SERANG, POSKOTA.CO.ID - Apapun profesi nya setiap orang pastilah memiliki pengalaman yang paling berkesan dan selalu diingat dalam hidupnya.
Tidak terkecuali pengalaman yang dialami AKBP Shinto Silitonga, Kepala Bidang Humas (Kabidhhumas) Polda Banten yang bangga bisa ungkap kasus menyangkut nyawa banyak orang.
Alumni Akademi Kepolisian (Akpol) tahun 1999 yang besar di dunia reserse ini banyak mengungkap kasus, namun dari deretan kasus-kasus pidana yang pernah dia ungkap, hanya satu kasus yang selalu diingatnya yaitu mengungkap kasus perbudakan di pabrik panci Kampung Bayur Opak, Desa Lebak, Sepatan Timur, Kabupaten Tangerang.
"Kenapa kasus perbudakan yang selalu saya ingat karena ini persoalan nasib dan nyawa banyak orang. Pelakunya pun divonis cukup tinggi oleh Majelis Hakim Pengadilan Negeri Tangerang yaitu 11 tahun," ungkap AKBP Shinto Silitonga kepada Poskota.
Pria kelahiran Medan, Sumatera Utara ini menceritakan ketika kasus perbudakan itu mencuat pada pertengahan tahun 2013 lalu, dirinya yang berpangkat Komisaris Polisi (Kompol) menjabat sebagai Kepala Satuan Reserse Kriminal (Kasatreskrim) Polres Kota Tangerang.
Kasus perbudakan di perusahaan pembuatan panci, kata Shinto, menjadi sorotan publik karena sisi humanismenya tinggi.
Para buruh yang hanya bergaji Rp600 ribu harus bekerja lebih dari 12 jam untuk membuat 200 panci.
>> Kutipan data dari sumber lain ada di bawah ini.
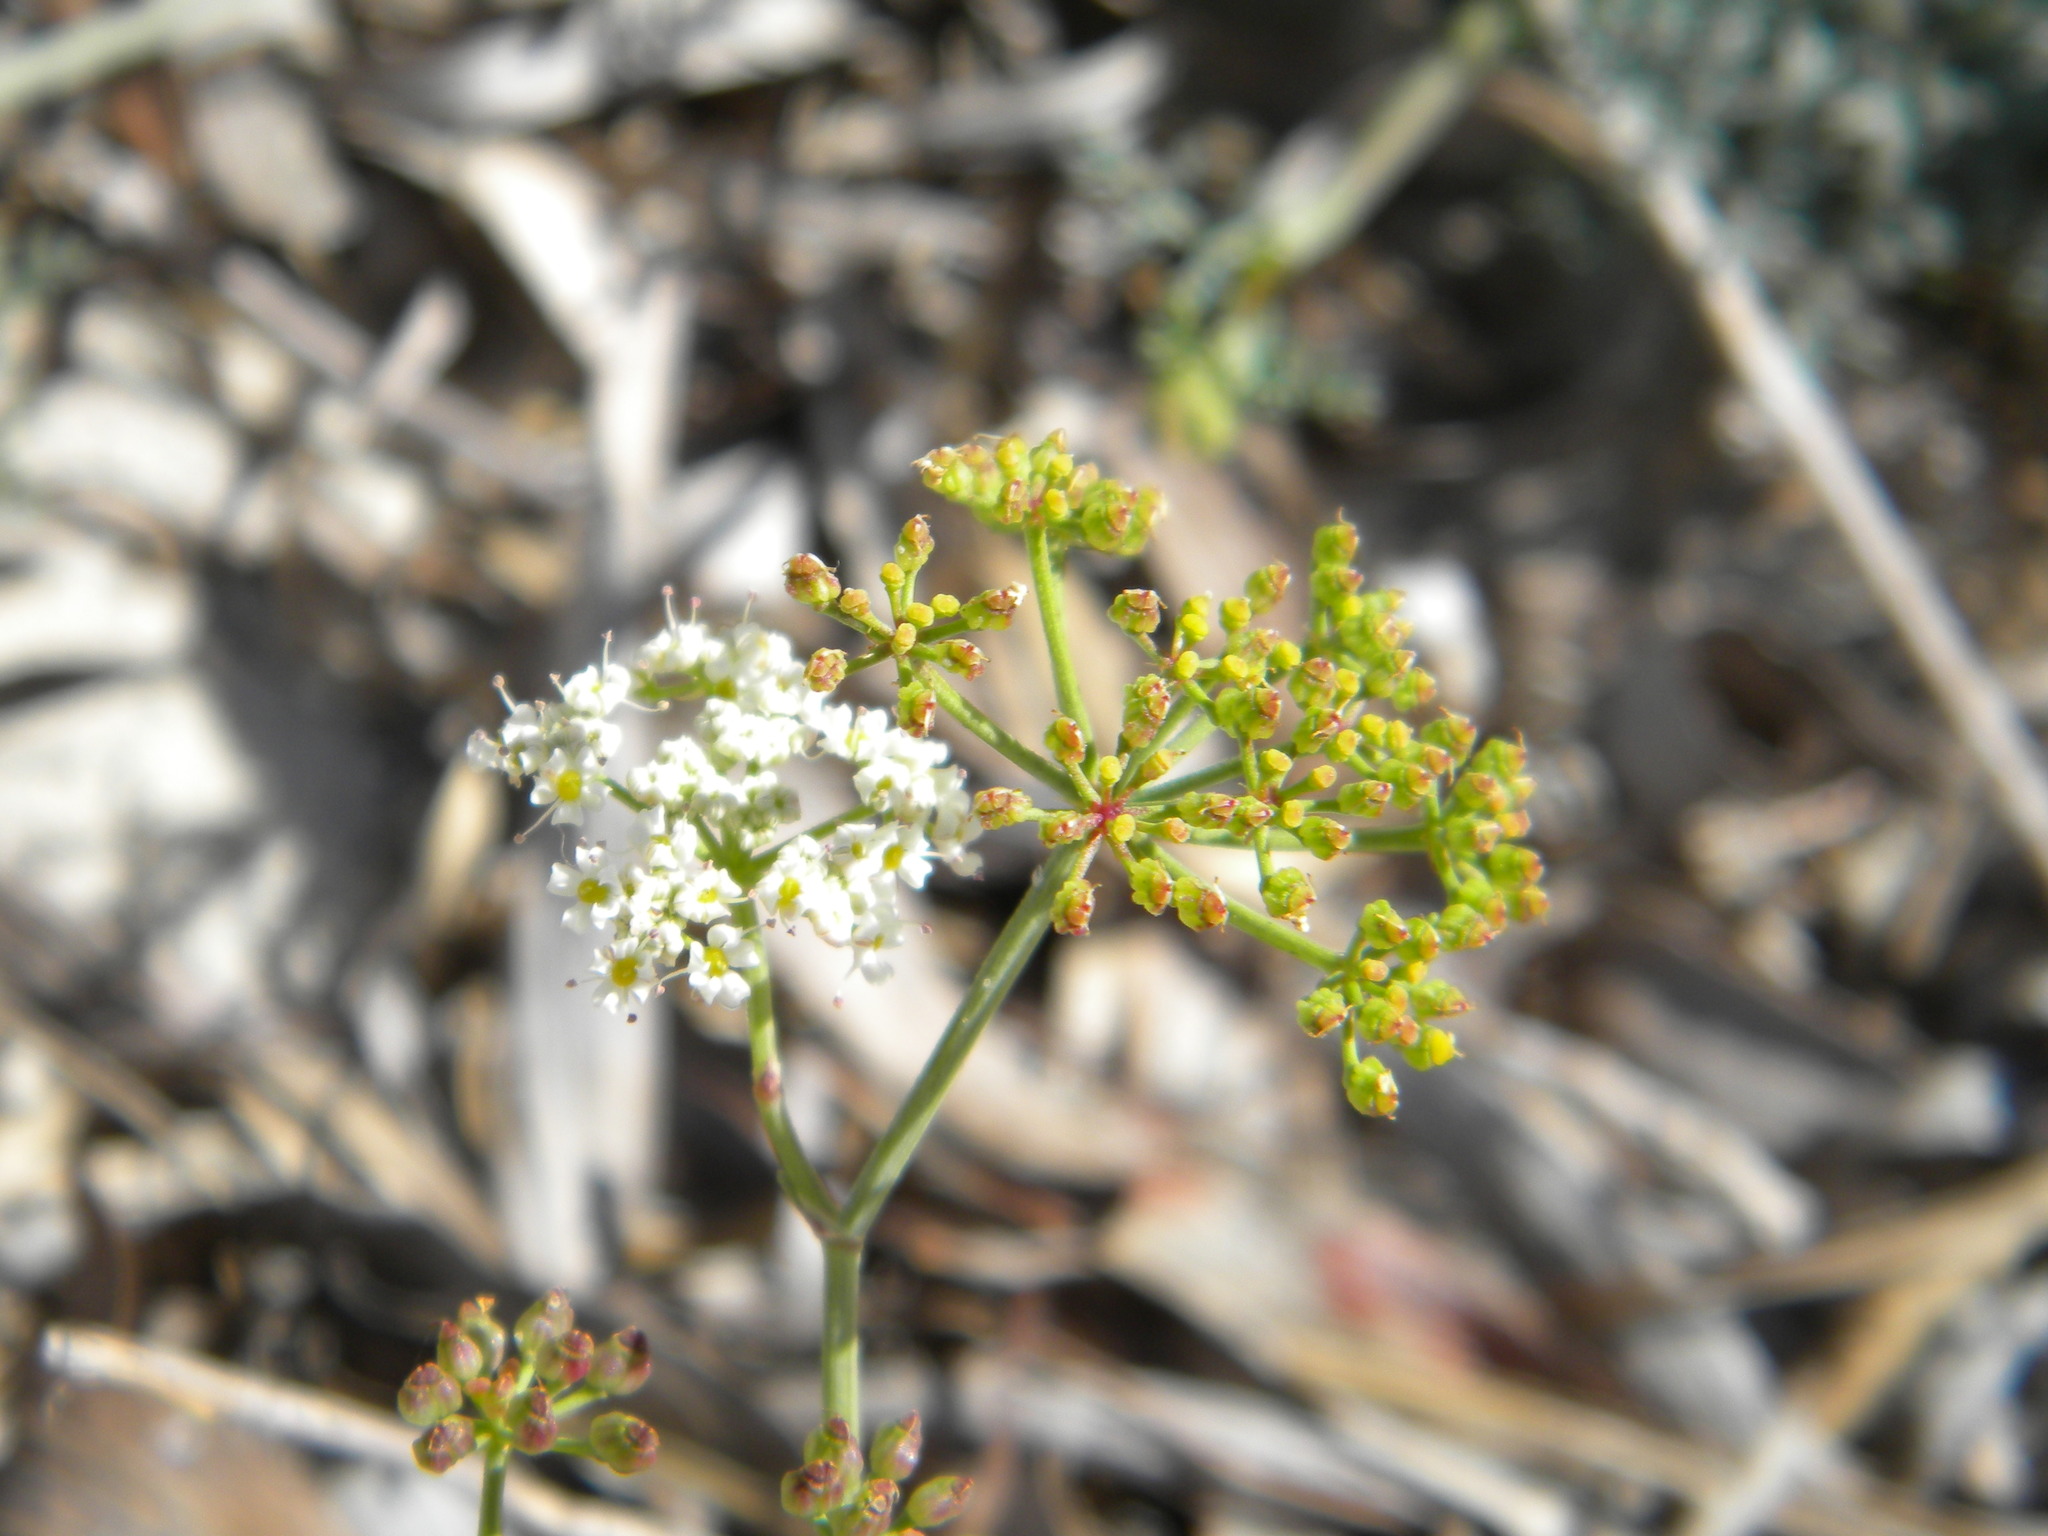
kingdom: Plantae
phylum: Tracheophyta
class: Magnoliopsida
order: Apiales
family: Apiaceae
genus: Dasispermum
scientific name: Dasispermum suffruticosum
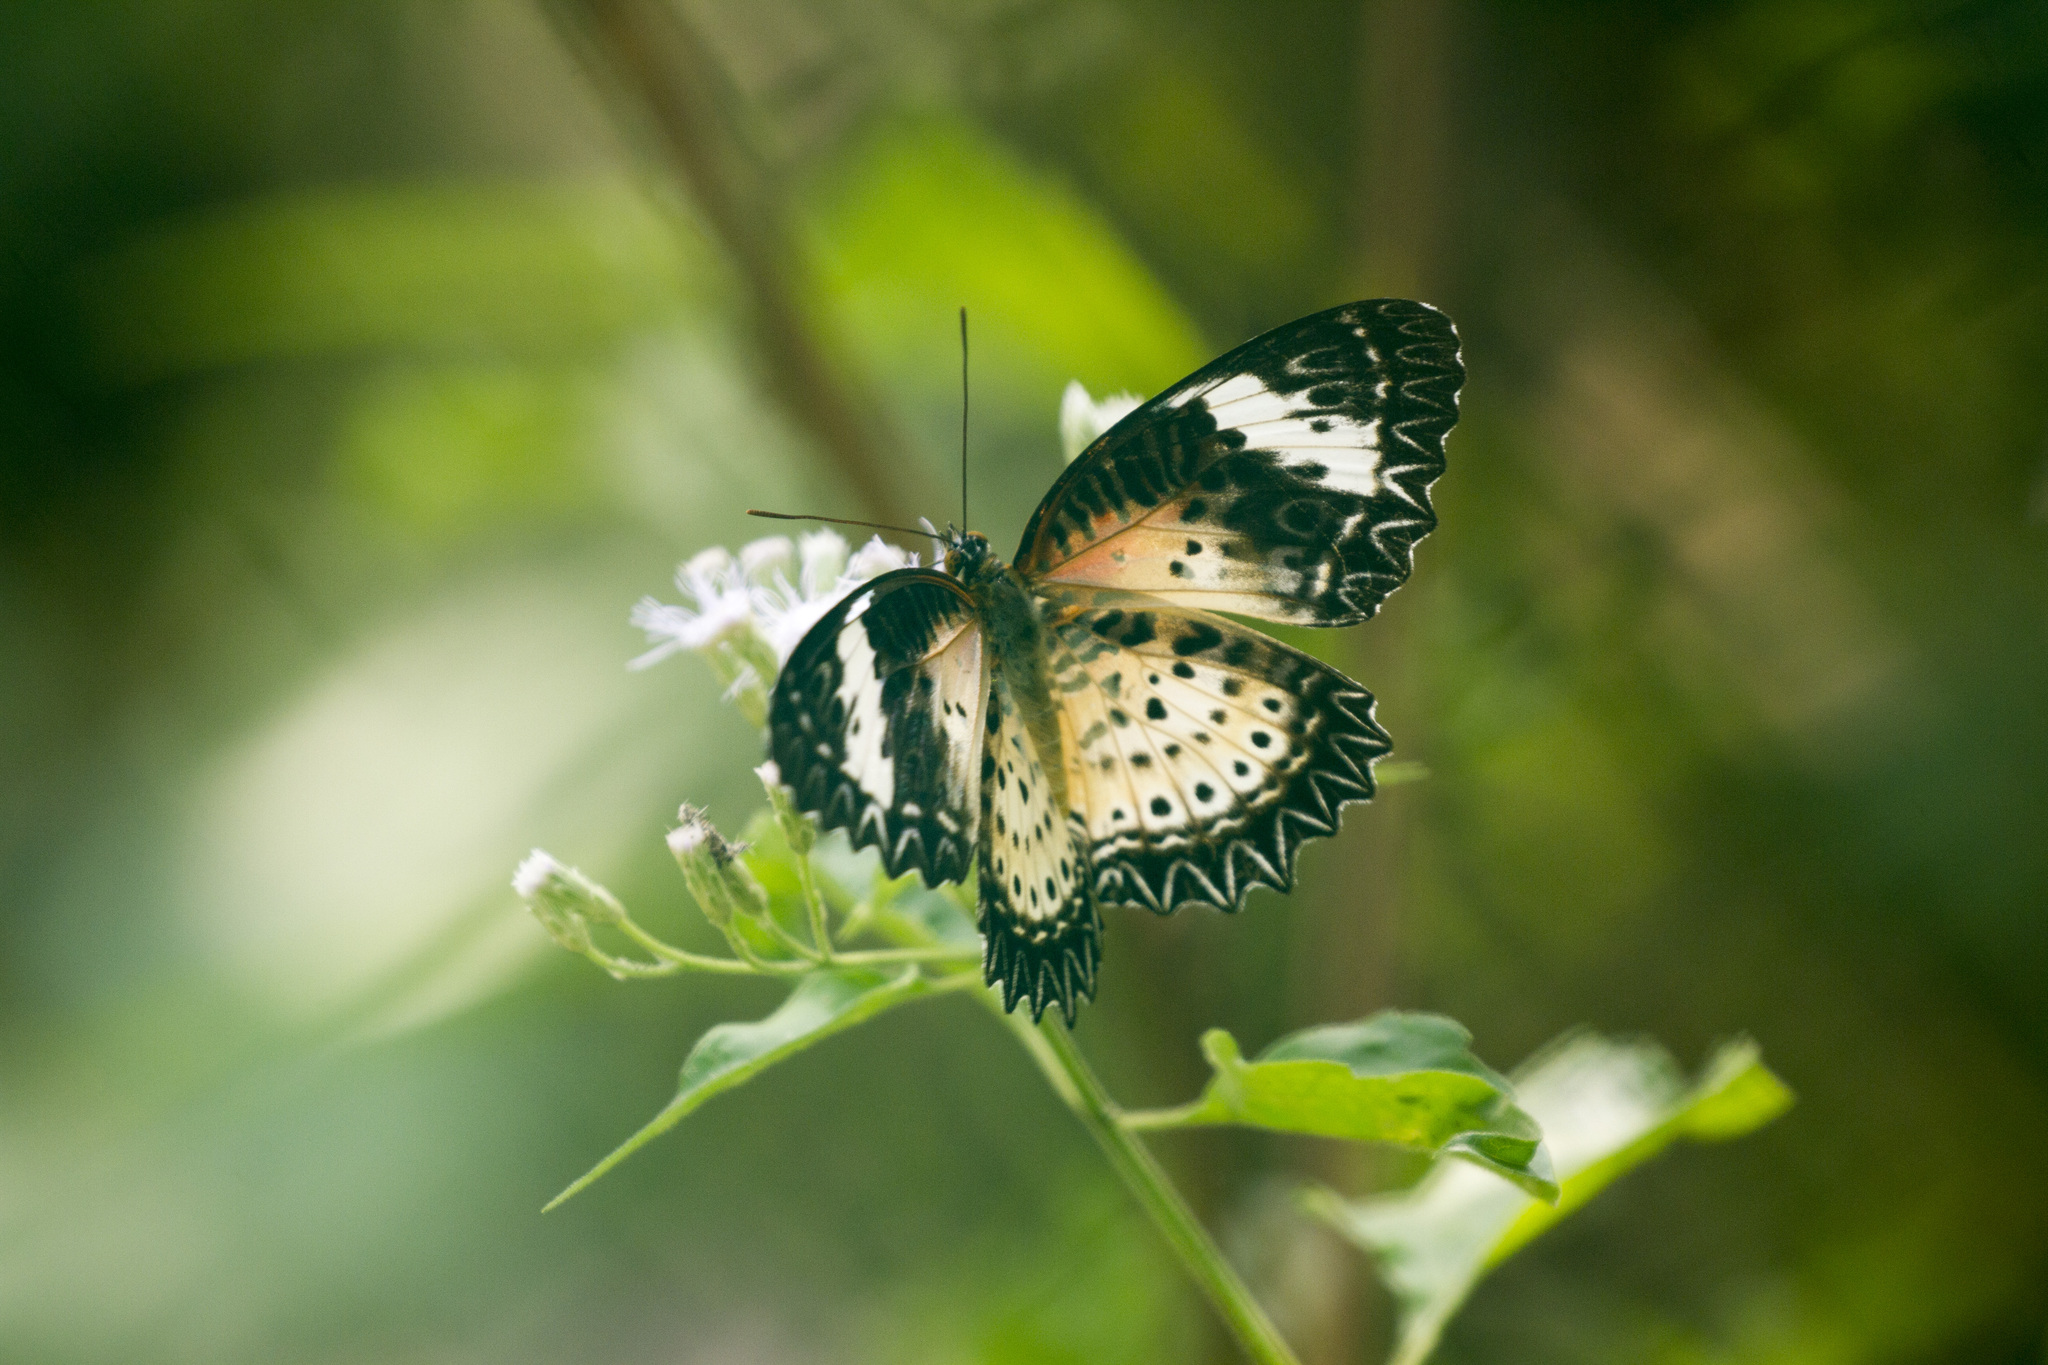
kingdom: Animalia
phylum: Arthropoda
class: Insecta
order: Lepidoptera
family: Nymphalidae
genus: Cethosia
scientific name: Cethosia cyane
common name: Leopard lacewing butterfly
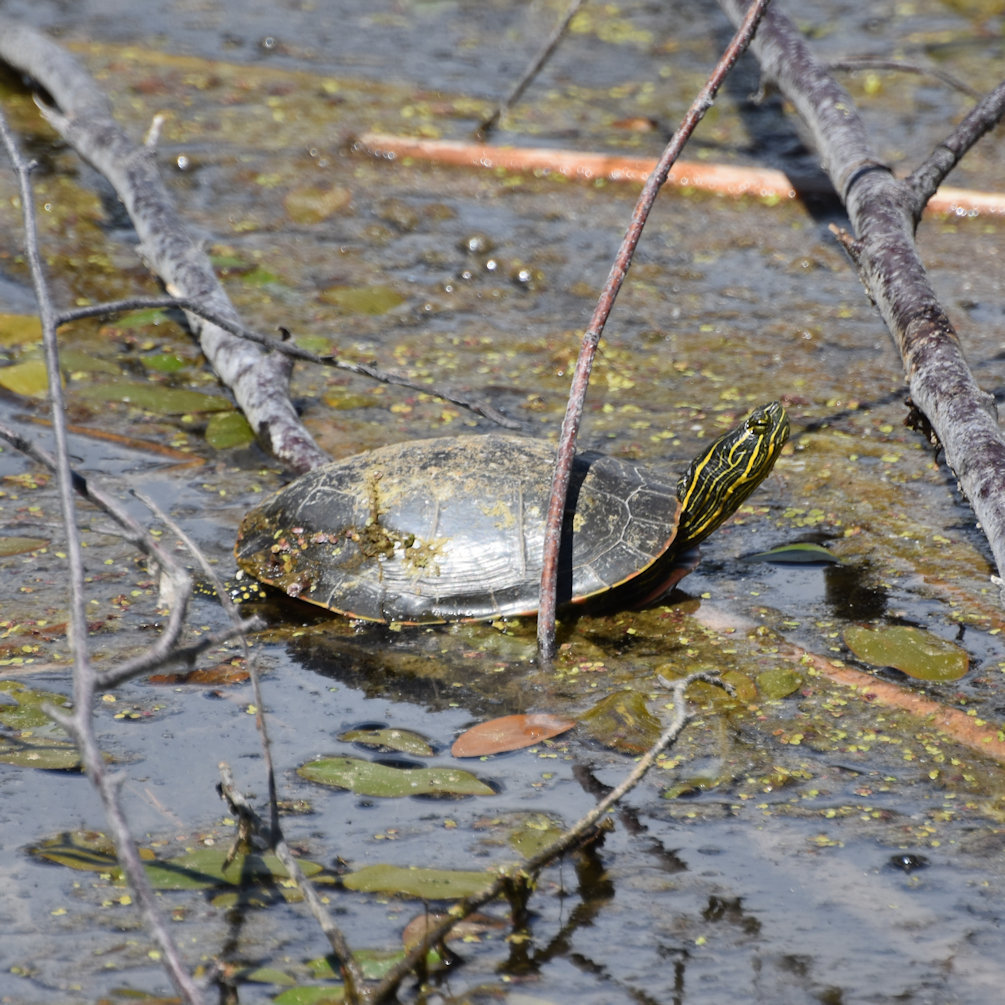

Jika tidak mencapai target, lanjutnya, para pekerja akan disiksa dan dipukul.
"Mereka bekerja mulai jam 05.30 pagi hingga jam 1 malam, dan hanya diberi makan nasi putih, tahu dan tempe. Gajinya pun hanya Rp600 ribu sebulan," kata Alumni Akpol 1999 ini.
Usai bekerja, para pekerja tinggal di sebuah ruangan berukuran 4 meter X 6 meter yang berada di belakang pabrik.
Pada saat kasus perbudakan itu terungkap, ada 7 karyawan yang tinggal dalam ruangan sempit tersebut.
Di dalam ruangan kecil itu terdapat kamar mandi, namun tidak ada ventilasi udara, dan mereka hanya diberi dua tikar yang sudah rusak untuk tidur.